In the civil suit titled Amrish Agarwal v. M/S Venus Home Appliances Pvt. Ltd., [CM (M) 1059/2018] the Delhi High Court (Singh, J.) has, vide its order dated 2019.08.27, issued practice directions in relation to the documents that must be filed along with a plaint alleging trademark infringement.
The Plaintiff filed a suit plaint alleging infringement of the mark ‘VENUS’. Alongwith the plaint, Plaintiff had only filed a copy of the trademark renewal certificate issued by the Trade Marks Registry.
The Defendant, Amrish Agarwal, challenged the Trial Court’s order taking on record the Legal Proceedings Certificate (LPC) filed by the Plaintiff only at the final stage of arguments. The Trial Court order was after the conclusion of the evidence stage.
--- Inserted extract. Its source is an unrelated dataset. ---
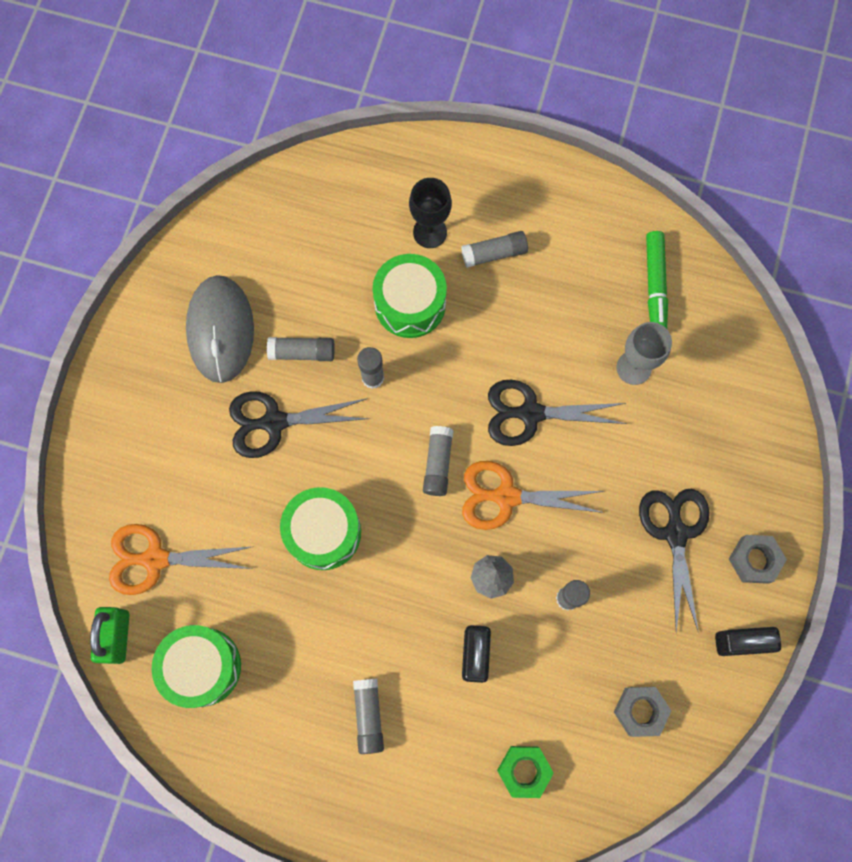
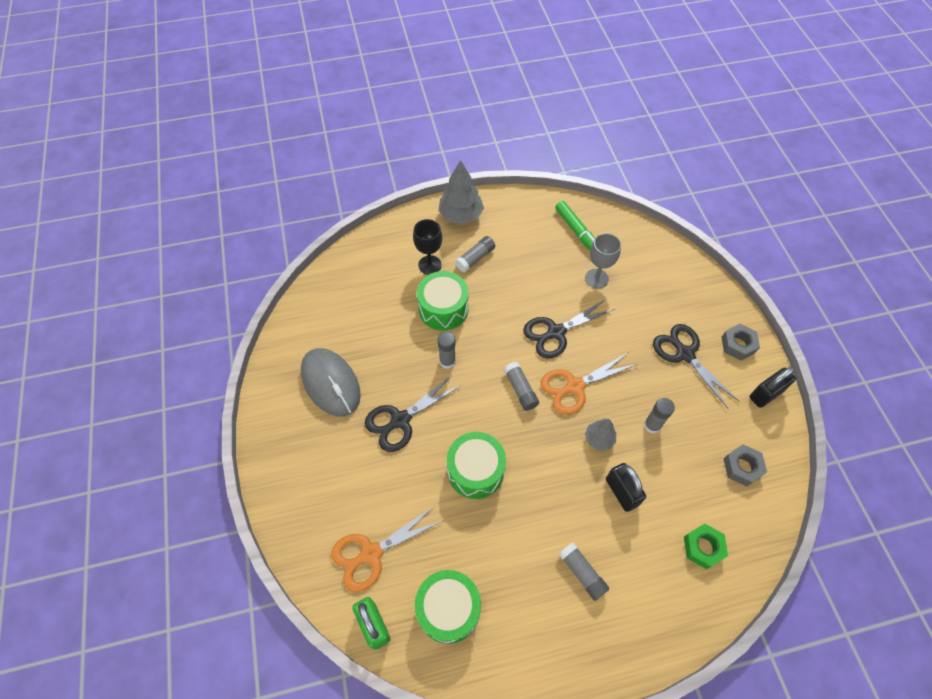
camera: 30 degrees left, 15 degrees down
grey glue stick [267,337,335,361] -> none
none -> grey tree [438,160,484,224]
The High Court observed that in a trademark infringement matter, the Trial Court ought to be able to see the mark right when the suit plaint is filed. The High Court further observed that while it is true that trademark registration is a matter of record and that the registration can be accessed by visiting the Trade Marks Registry’s website, in order for the Court to consider the registration, documentary evidence in the form of either the trademark registration along with the journal extracts or the LPC ought to be placed on record as a suit document along with the plaint itself. Seamless connectivity with the Trade Marks Registry for evidentiary purposes is clearly only aspirational for the Court system.
The High Court permitted the LPC to be taken on record even at a belated stage in the interest of justice but made it subject to payment of R.50,000 as costs to the Defendant. The High Court did, however, make clear that the Plaintiff should have filed the trademark registration certificate at the initial stage itself.
The High Court further directed that LPC of the trade mark showing the mark, date of application, date of user claimed, conditions and disclaimers if any, assignments and licences granted, renewals etc. must be filed along with the plaint in a trademark infringement matter.
In case the LPC is not available at the time of filing of the suit and the Plaintiff is seeking urgent orders of injunction then the Plaintiff must furnish a copy of the trade mark registration certificates, copy of the trade mark journal along with the latest status report from the website of the Trade Mark Registry. The Plaintiff should also make an averment in the suit plaint pleading that the LPC has been applied for. Additionally, specific averments that there are no disclaimers imposed on the mark and that the mark stands renewed, must also be made. Any licences and assignments for the mark must also be specifically pleaded.
Further, the LPC must be filed prior to the commencement of the trial, if any aspect of the trade mark registration is being disputed by the opposite side.
The High Court also observed that as registration of trademarks is easily verifiable from the public records, parties should not be allowed to deny the factum of registration unless they have sufficient cause to do so.
The High Court directed the Registrar General of the Court to communicate this order to the District judges, particularly the judicial officers of the Commercial Courts as well as to the Trade Marks Registry.
The High Court has also directed the Registry to ensure that when one applies for LPC, the same is to be issued without delay and in any case within a period of 30 days. It is to be noted that the Trade Marks Act, 1999 and the Trade Marks Rules, 2017 do not specify a time limit within which the LPC is to be issued by the Registry. This judgement therefore fills a lacuna until an amendment of the statutes takes place.